> _PROBLEM_: Copy every text line of the listing below word for word, omitting the pictures.

> _GIVEN RECORDS_:
— Begin —
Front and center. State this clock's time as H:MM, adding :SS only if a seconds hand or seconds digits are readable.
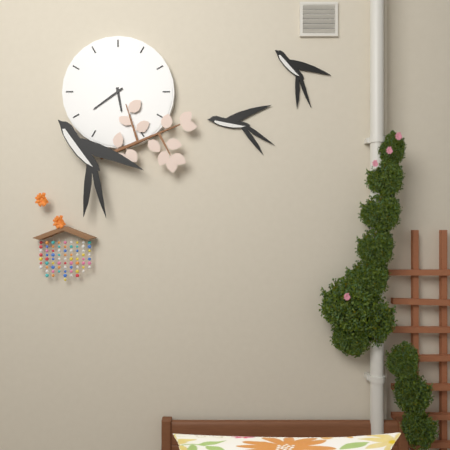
5:39
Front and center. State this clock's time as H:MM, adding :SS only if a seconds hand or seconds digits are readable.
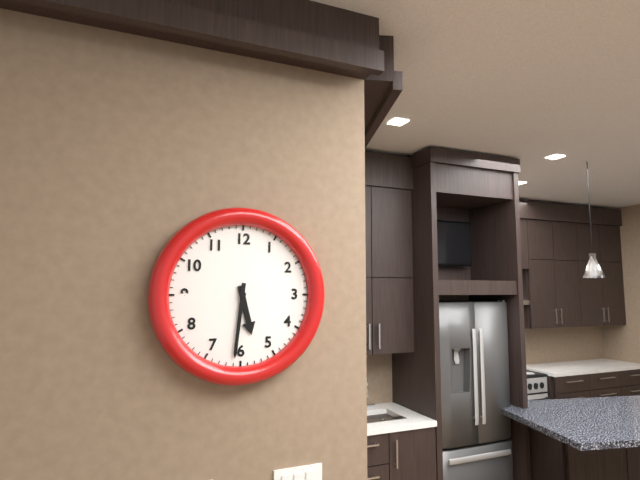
5:31
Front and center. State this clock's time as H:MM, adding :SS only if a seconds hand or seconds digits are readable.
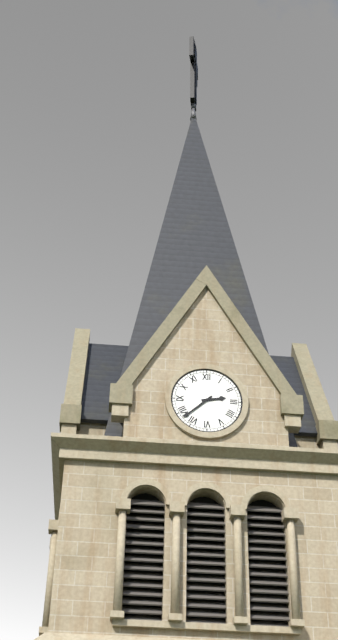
— End —
> _COMPLETE RESPONSE_:
Front and center. State this clock's time as H:MM, adding :SS only if a seconds hand or seconds digits are readable.
5:39
Front and center. State this clock's time as H:MM, adding :SS only if a seconds hand or seconds digits are readable.
5:31
Front and center. State this clock's time as H:MM, adding :SS only if a seconds hand or seconds digits are readable.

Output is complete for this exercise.